Scholarship Celebrates Father's Memory


Frederick Ralph Sias

Frederick Ralph Sias, BSEE '28

Frederick Ralph Sias never saw a reason for someone else to do what he could do himself. He repaired his own cars, built his own 24-foot boat and fashioned his own archer's bow. As a boy, he constructed radio receivers, electric motors, a steam engine and an ice-making machine. During the Great Depression, he made furniture, including stools for his children that have been passed on to his grandchildren and great grandchildren and are still sturdy enough for the next generation of Siases.

Their father had a gift for recognizing problems and working out solutions in his head, son Fred Sias (BSEE '54, MSE '59) and daughter Peggy Sias Lantz explain.
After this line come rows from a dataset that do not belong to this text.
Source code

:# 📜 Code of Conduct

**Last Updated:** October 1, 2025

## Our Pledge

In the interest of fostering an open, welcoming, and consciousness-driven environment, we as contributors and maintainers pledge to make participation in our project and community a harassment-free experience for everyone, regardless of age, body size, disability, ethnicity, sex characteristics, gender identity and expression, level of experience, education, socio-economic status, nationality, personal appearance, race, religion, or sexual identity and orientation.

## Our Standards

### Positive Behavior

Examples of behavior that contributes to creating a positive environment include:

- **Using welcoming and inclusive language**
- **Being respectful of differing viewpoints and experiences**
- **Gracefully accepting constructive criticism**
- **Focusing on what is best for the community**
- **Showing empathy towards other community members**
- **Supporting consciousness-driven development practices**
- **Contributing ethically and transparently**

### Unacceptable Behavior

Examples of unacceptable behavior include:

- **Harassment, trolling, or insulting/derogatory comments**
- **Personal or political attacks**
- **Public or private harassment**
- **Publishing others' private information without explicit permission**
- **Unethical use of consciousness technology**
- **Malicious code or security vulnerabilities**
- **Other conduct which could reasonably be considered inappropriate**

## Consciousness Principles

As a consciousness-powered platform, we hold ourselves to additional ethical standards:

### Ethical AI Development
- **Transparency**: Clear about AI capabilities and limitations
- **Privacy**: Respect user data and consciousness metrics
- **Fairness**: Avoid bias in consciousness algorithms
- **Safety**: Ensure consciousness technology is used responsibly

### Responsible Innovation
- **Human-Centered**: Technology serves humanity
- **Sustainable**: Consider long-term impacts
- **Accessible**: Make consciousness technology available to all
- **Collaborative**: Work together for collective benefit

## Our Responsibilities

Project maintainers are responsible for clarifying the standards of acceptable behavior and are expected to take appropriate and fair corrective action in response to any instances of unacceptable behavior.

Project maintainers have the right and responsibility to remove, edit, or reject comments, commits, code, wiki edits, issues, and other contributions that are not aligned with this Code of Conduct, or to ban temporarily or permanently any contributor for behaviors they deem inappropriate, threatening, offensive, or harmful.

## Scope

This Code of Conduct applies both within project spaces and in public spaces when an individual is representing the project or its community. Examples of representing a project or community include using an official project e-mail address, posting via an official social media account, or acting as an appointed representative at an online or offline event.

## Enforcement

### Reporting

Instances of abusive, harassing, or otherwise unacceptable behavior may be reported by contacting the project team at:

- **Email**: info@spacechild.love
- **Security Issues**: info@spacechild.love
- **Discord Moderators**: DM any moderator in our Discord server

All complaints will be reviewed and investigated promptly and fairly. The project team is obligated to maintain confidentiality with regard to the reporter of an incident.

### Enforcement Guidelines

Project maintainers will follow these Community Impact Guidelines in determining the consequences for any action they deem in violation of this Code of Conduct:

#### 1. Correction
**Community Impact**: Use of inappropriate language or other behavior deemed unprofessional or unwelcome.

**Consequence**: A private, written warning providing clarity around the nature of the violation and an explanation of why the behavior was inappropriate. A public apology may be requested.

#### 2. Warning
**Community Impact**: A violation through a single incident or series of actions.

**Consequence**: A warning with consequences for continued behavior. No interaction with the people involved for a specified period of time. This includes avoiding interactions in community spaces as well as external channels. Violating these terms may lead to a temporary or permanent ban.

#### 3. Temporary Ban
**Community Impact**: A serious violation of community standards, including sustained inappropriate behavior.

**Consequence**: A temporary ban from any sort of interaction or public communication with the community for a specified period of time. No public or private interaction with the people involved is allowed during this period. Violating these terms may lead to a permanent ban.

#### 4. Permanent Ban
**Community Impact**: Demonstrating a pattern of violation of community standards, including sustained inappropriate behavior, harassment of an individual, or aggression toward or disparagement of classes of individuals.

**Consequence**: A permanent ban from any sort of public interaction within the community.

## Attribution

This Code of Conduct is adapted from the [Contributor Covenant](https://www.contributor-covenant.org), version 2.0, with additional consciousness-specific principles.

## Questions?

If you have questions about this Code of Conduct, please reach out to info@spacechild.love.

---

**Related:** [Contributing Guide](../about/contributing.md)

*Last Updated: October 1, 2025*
"He could visualize things," Lantz says. "I'd tell people he could fix anything with chewing gum and a toothpick."

So, naturally, at UF — where he captained the swim team — Sias studied both chemistry and electrical engineering. After earning a degree in engineering in 1928, he eventually ended up at Pan American Airways, where he calibrated aircraft instruments, including those for aviation pioneer Amelia Earhart on her round-the-world flight. As America slipped into World War II, he joined General Electric and worked on secret military projects. Along the way, Sias earned numerous patents and, in 1952, received GE's award for Outstanding Invention of the Year. More patents followed, 18 in all, and in 1959 UF presented him with an honorary degree during the same ceremony when his son received a master's in electrical engineering.

Accomplished as he was, Sias, above all, was a scholar and gentleman.

Peggy Sias Lantz and Fred Sias

Peggy Sias Lantz and Fred Sias in front of a display honoring their father's legacy in the New Engineering Building (NEB).

"Dad was integrity personified," Lantz says. "He lived a life of culture and courtesy and patience and honesty."

"He was also very mild-mannered," Sias Jr. adds. "I never heard a curse word from him his entire life."

To honor their father, when Sias passed in 1991 his family used an annuity to establish the F. Ralph Sias Scholarship for high-achieving juniors and seniors who, like him, have the intellectual curiosity to make their own marks in the engineering field. Fred Sias has since funded a charitable remainder trust with real estate to increase the scholarship's endowment.

"It's nice to know word is getting out that this man was here and that the university was part of his existence," Sias says of the scholarship.

"It's one way we can keep his memory alive and for young people to learn what you can do with a life," Lantz says. "I think of it as continuing his legacy."